Kling is one of several scientists working on the Gas Flux Study, part of the National Science Foundation's Arctic System Science (ARCSS) Program. Kling's research team studies how carbon dioxide and methane move between land, water and the atmosphere in the Kuparuk River Basin---an 8,100-square-kilometer area of Alaska's North Slope extending from the Brooks Range to the Arctic Ocean. Kling and other scientists involved in the ARCSS Program presented data from this summer's field research during a special session of the American Geophysical Union meeting held here today.

"We have known for some time that arctic lakes and streams are supersaturated with carbon dioxide and methane, and that this excess gas diffuses into the atmosphere," Kling said. "What we didn't know is just how much carbon is entering the atmosphere through contact with surface waters."

Using new field measurements and computer models developed at the Ecosystems Center in Woods Hole, Mass., ARCSS scientists have been able to quantify for the first time the amount of carbon flux from the arctic tundra into the global ecosystem.

Kling's data show that for each square meter of tundra five grams of carbon are being lost from surface waters annually in the Kuparuk watershed. Of that amount, almost half of the carbon leaching out of the tundra into lakes and rivers is released directly to the atmosphere in the form of carbon dioxide or methane. Rivers carry the other half to the Arctic Ocean.

"Arctic plants are still taking in carbon dioxide from the atmosphere during photosynthesis," Kling explained. "But instead of much of that carbon remaining locked up in soil, more of it is being respired back to the atmosphere."

Kling added that scientists still have a great deal to learn about the complex biogeochemistry of the arctic ecosystem. For example, how will rising temperatures affect respiration rates in arctic soils? If the tundra starts to dry out, will that increase the amount of carbon dioxide released to surface waters or the atmosphere? What impact will increasing amounts of carbon dioxide and methane from arctic tundra have on global warming?

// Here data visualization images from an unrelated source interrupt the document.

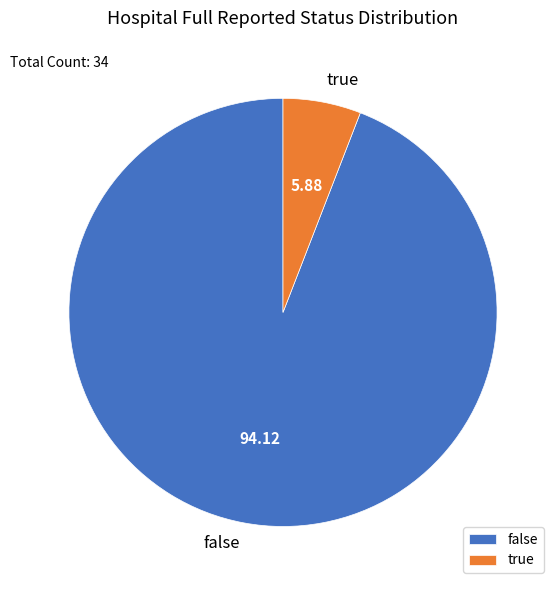

What is the majority slice?

false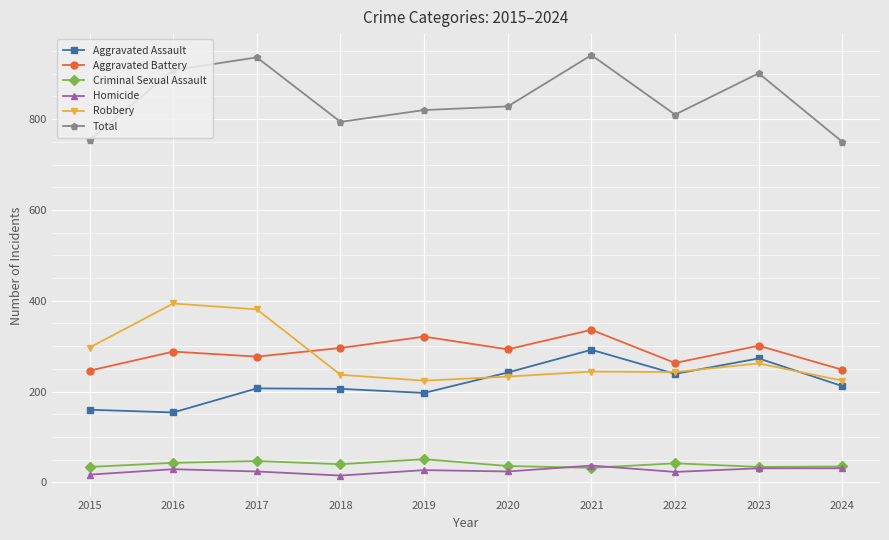

What is the value of the Criminal Sexual Assault point at the 4th from the left?

40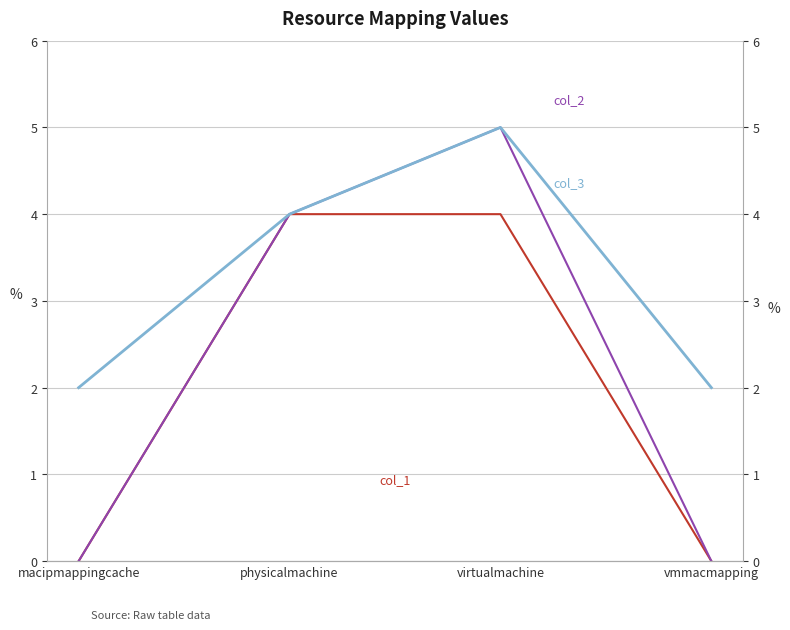

Rank the categories by col_1 value from lowest to highest.

macipmappingcache, vmmacmapping, physicalmachine, virtualmachine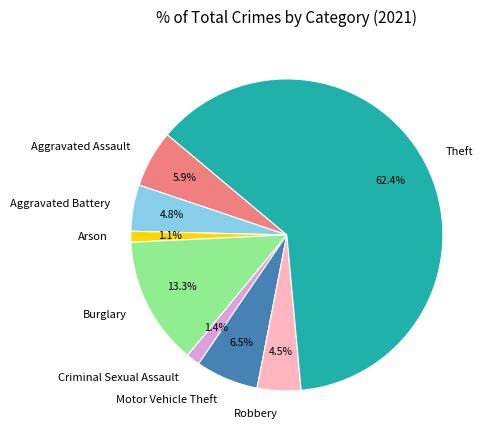

What is the largest slice in the pie chart?

Theft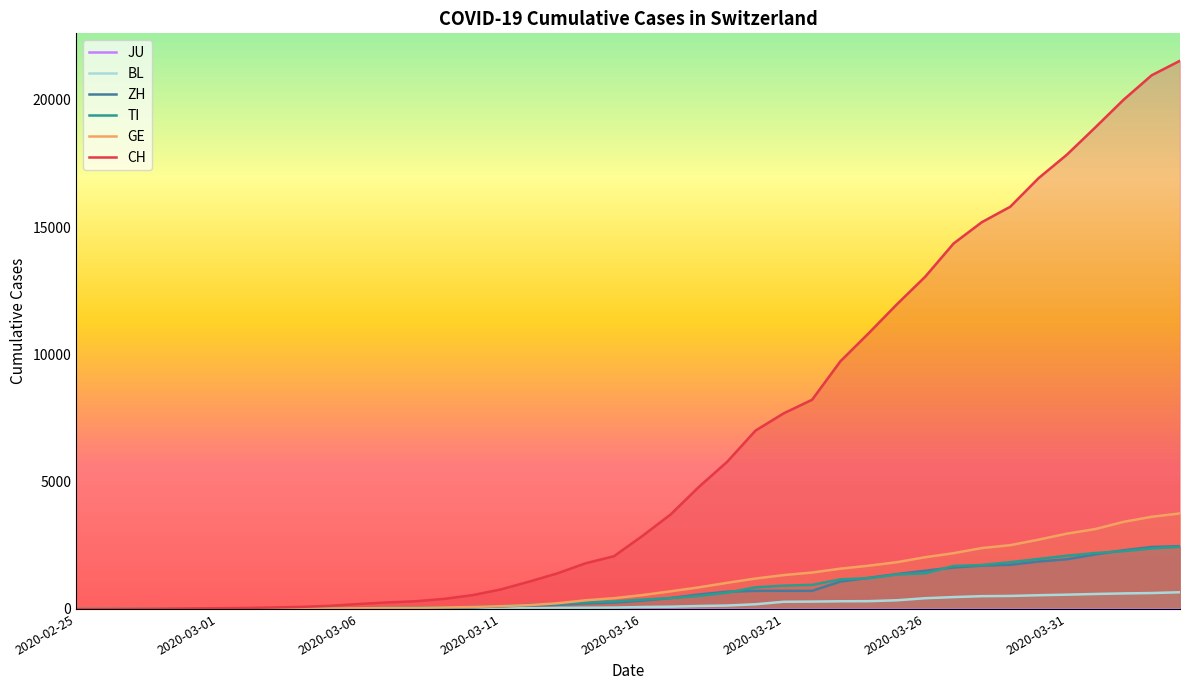

Which category has the highest value across all series?

39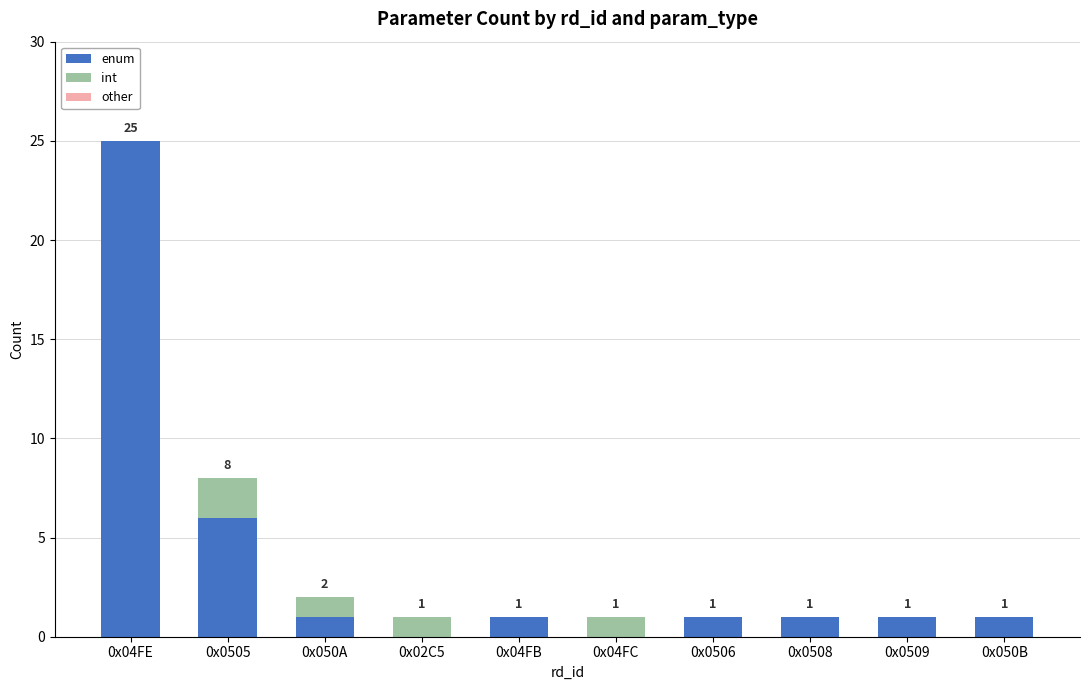

At which label does enum reach its peak?

0x04FE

"As average global temperatures continue to increase, we expect to see the most dramatic changes occurring in the arctic. To prepare for these changes, we need to know a lot more about controls on the exchange of carbon between land, water and the atmosphere than we do now."

Other scientists working with Kling on his part of the NSF Gas Flux Study include John Hobbie and Ed Rastetter of the Ecosystems Center in Woods Hole, Mass., Terry Chapin of the University of California at Berkeley, and Walter Oechel of San Diego State University.